En Retrato de las hijas del licenciado Manuel Cordero de Juan Cordero (ca. 1875, MUNAL, colección siglo XIX), las cuatro modelos están conscientemente separadas por el color de sus trajes y sus expresiones corporales. Una posa de perfil, de negro y en actitud filosófica; otra sostiene un paraguas en rojo; otra más de blanco comparte flores; la última se resigna azul y contrahecha. Las hijas de Manuel Cordero sobrinas del propio Juan tenían que parecer distinguidas y diferenciadas entre sí pero no demasiado: cada una busca ser inverosímilmente la más bella y no quiere ser opacada por sus hermanas. El resultado es completamente otro, es cierto. Uno intuye algunas afecciones y predilecciones de parte del pintor y bastantes competencias y celos de las “muchachas en flor”, una vez que el lienzo quedó terminado. Sin embargo, todas reflejan en los ojos la misma quietud de vida, el mismo aire de familia.
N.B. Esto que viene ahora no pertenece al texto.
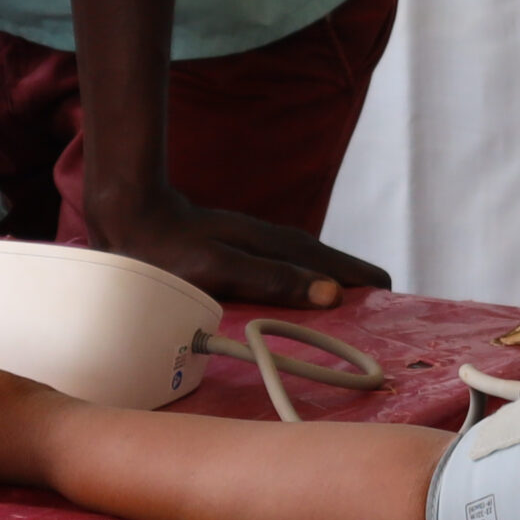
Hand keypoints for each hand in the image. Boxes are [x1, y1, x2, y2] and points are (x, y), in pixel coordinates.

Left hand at [90, 193, 392, 309]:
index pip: (334, 264)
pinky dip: (307, 277)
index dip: (362, 280)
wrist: (130, 217)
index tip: (390, 297)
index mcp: (276, 246)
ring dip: (332, 278)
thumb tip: (332, 294)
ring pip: (307, 260)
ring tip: (351, 298)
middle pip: (326, 260)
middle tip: (381, 302)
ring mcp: (257, 241)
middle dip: (355, 279)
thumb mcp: (220, 271)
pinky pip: (288, 264)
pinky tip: (300, 289)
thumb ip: (273, 280)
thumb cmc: (170, 252)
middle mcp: (273, 240)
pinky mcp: (240, 248)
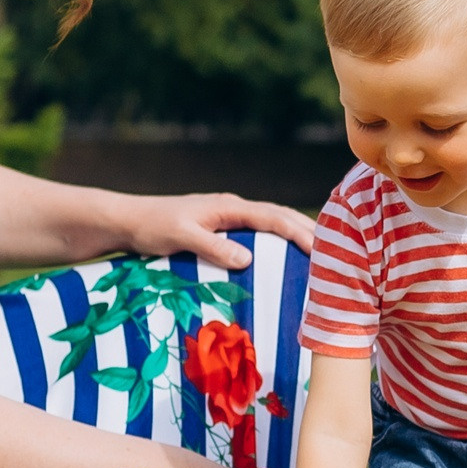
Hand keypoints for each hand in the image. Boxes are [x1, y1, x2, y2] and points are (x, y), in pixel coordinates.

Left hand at [121, 193, 317, 270]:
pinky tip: (285, 260)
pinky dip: (278, 242)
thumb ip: (213, 247)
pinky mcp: (221, 229)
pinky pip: (259, 233)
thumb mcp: (181, 236)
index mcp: (229, 207)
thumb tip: (248, 260)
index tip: (323, 251)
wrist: (127, 220)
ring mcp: (228, 218)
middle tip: (339, 253)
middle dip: (310, 231)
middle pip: (281, 216)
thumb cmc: (152, 227)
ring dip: (296, 235)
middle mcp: (233, 209)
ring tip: (321, 256)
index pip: (275, 218)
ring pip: (272, 223)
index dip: (301, 233)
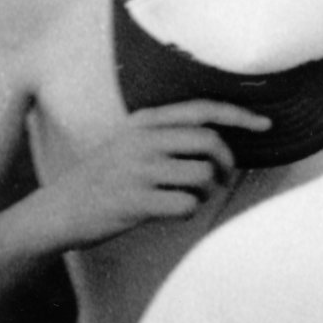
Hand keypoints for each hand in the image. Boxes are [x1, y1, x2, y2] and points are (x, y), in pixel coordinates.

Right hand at [37, 101, 270, 249]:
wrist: (55, 212)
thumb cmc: (103, 179)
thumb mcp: (130, 142)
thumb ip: (168, 134)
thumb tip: (222, 138)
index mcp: (144, 121)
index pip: (203, 110)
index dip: (240, 115)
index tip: (267, 124)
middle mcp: (143, 140)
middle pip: (212, 142)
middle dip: (225, 163)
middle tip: (218, 178)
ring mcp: (138, 170)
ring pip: (204, 176)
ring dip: (205, 191)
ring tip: (186, 196)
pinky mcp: (135, 201)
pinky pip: (188, 205)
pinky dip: (188, 211)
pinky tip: (169, 212)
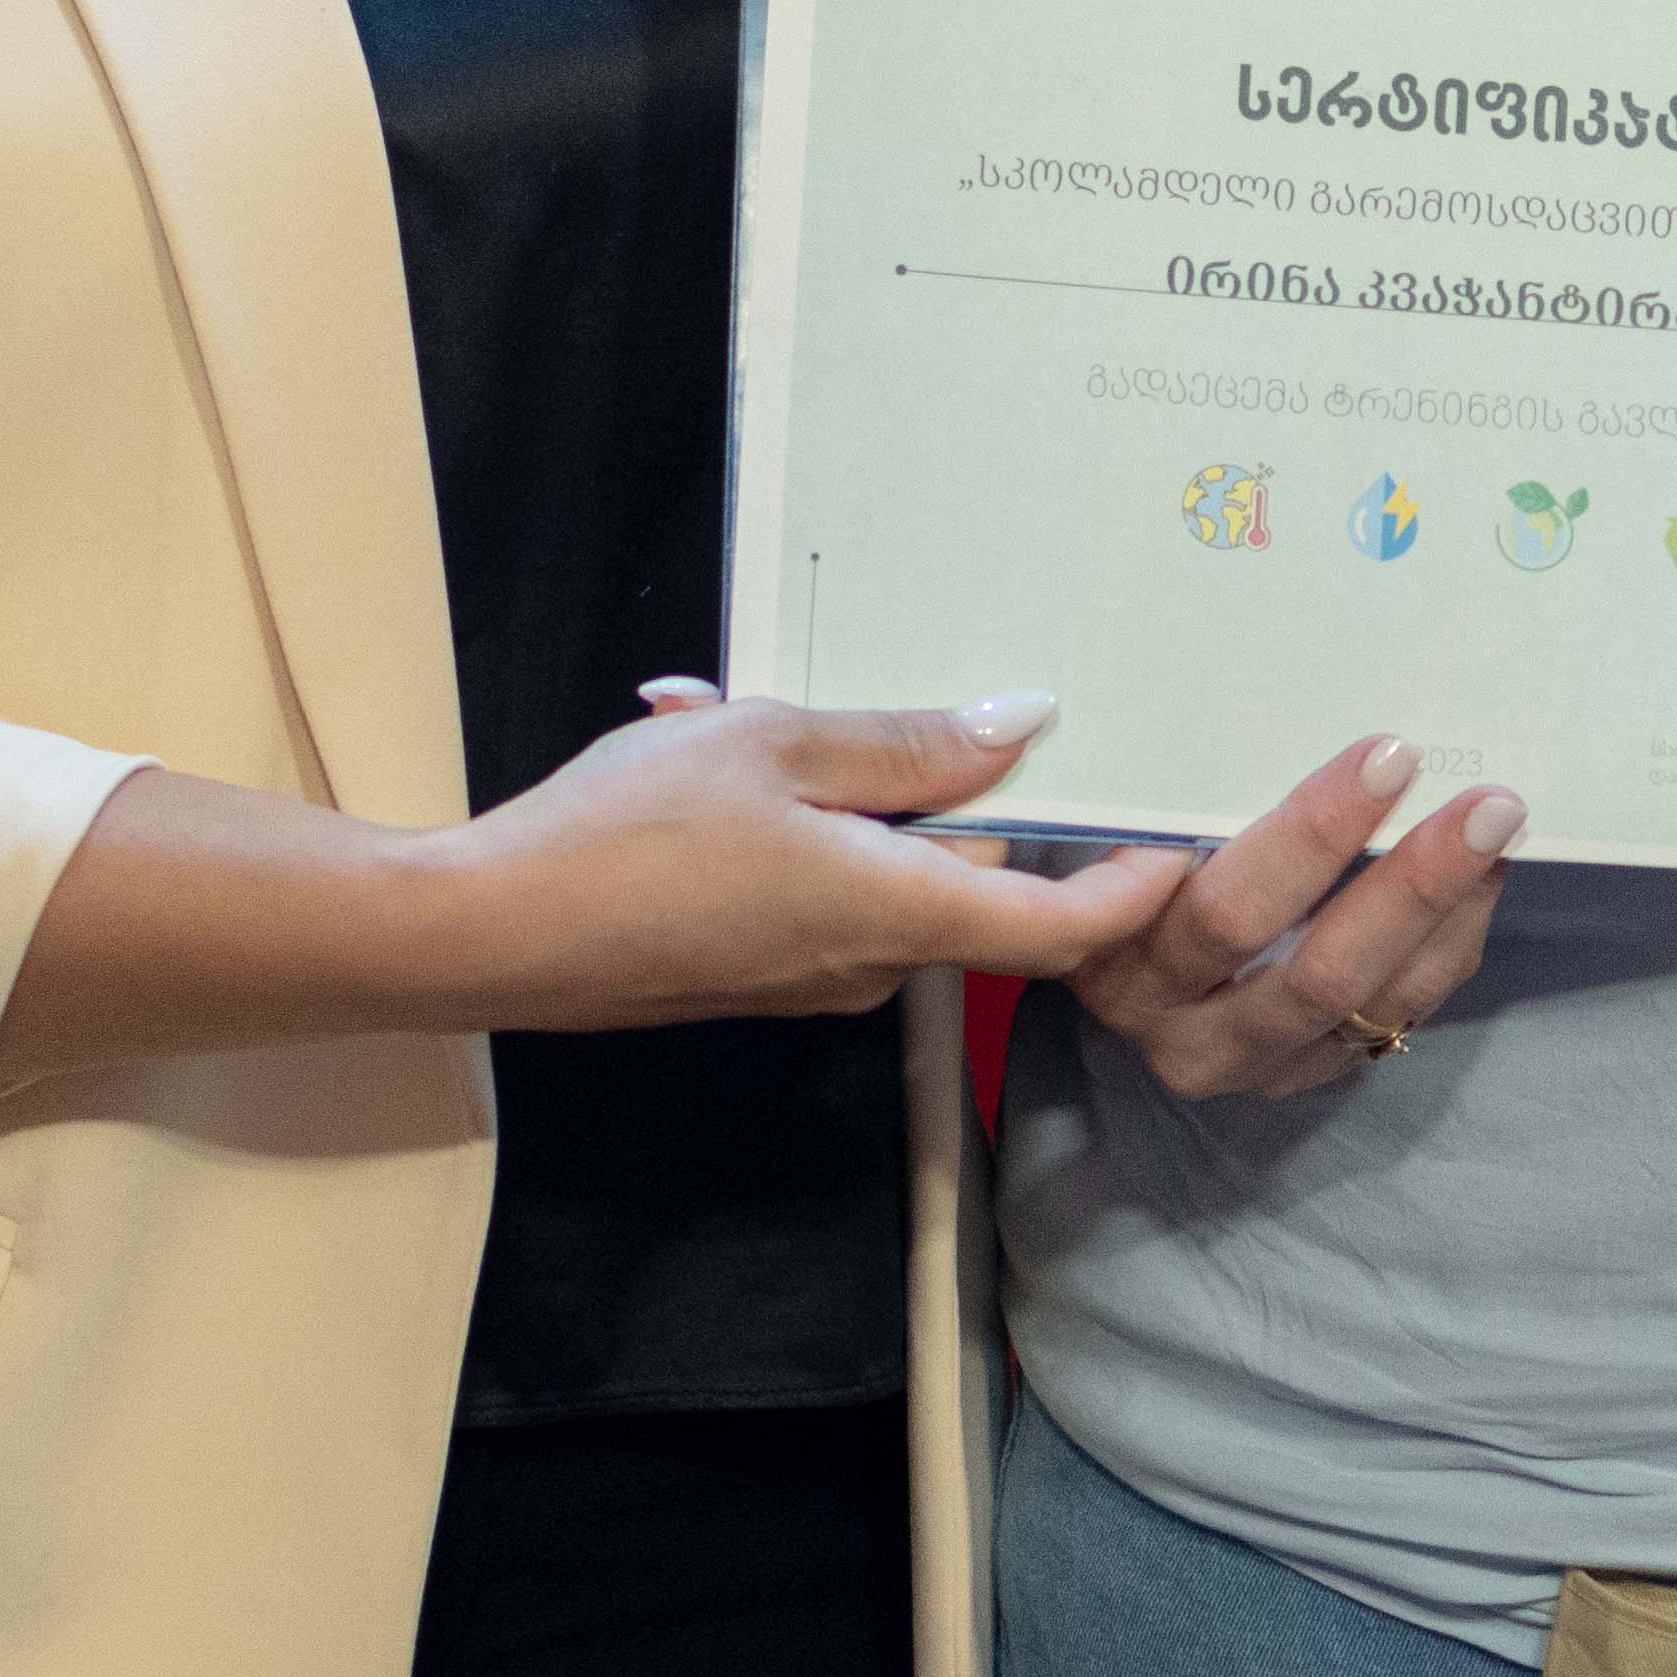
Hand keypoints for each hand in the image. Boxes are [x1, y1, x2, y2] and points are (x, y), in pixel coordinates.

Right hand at [437, 691, 1183, 1030]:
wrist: (489, 932)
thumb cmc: (628, 831)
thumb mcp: (773, 744)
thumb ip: (907, 742)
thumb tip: (1025, 725)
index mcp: (892, 911)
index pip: (1060, 933)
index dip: (1135, 894)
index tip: (1188, 838)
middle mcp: (869, 967)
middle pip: (976, 889)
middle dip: (973, 797)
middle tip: (966, 696)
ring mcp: (810, 981)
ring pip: (894, 882)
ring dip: (873, 801)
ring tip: (793, 712)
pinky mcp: (757, 975)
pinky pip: (829, 894)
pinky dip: (816, 830)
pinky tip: (731, 761)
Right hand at [1058, 730, 1526, 1100]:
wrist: (1131, 971)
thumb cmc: (1128, 869)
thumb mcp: (1127, 835)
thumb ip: (1184, 804)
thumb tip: (1303, 711)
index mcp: (1122, 961)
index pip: (1222, 908)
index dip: (1311, 838)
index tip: (1387, 758)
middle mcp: (1183, 1032)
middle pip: (1315, 968)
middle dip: (1409, 881)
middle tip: (1483, 803)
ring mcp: (1253, 1063)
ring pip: (1370, 999)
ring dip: (1445, 910)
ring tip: (1498, 828)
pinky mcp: (1308, 1073)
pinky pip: (1397, 1016)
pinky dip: (1446, 943)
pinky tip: (1481, 877)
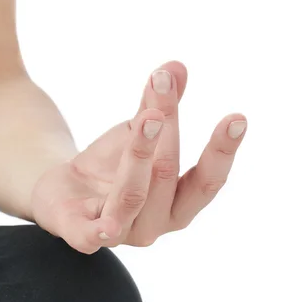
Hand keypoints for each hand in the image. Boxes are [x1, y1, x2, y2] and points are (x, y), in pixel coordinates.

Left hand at [31, 61, 246, 253]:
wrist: (64, 191)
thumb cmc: (111, 165)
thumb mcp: (136, 132)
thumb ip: (157, 106)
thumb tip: (176, 65)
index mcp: (178, 203)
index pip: (206, 181)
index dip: (221, 151)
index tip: (237, 118)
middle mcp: (156, 223)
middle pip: (167, 175)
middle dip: (168, 126)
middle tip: (163, 83)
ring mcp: (122, 233)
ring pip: (133, 195)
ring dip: (140, 154)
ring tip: (147, 114)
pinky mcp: (83, 236)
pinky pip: (94, 236)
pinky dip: (101, 231)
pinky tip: (108, 225)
Pero quizá la interpretación más radical de esta dualidad entre identidad y diferencia familiar sea la de María Izquierdo (Mis sobrinas, 1940, MUNAL, colección siglo XX). Los críticos han intentado explicar la repetición constante de un mismo rostro familiar en la obra de Izquierdo según versiones biográficas, estéticas y psicológicas. Su arte problematiza lo que la psicología quiere resolver de tajo: los límites del sujeto trascienden necesaria y rítmicamente las marcas en el espejo. El estupendo cineasta alemán, Volker Schlöndorff (El honor perdido de Katharina Blum, 1975) propone el mismo punto de llegada desde otro punto de partida: cuando la familia es el Estado uno carga con la genética del abuelo y de todos los ancestros tribales; mediante el uso de la fuerza estatal, hasta los huérfanos y abandonados resultan con padres y con hijos.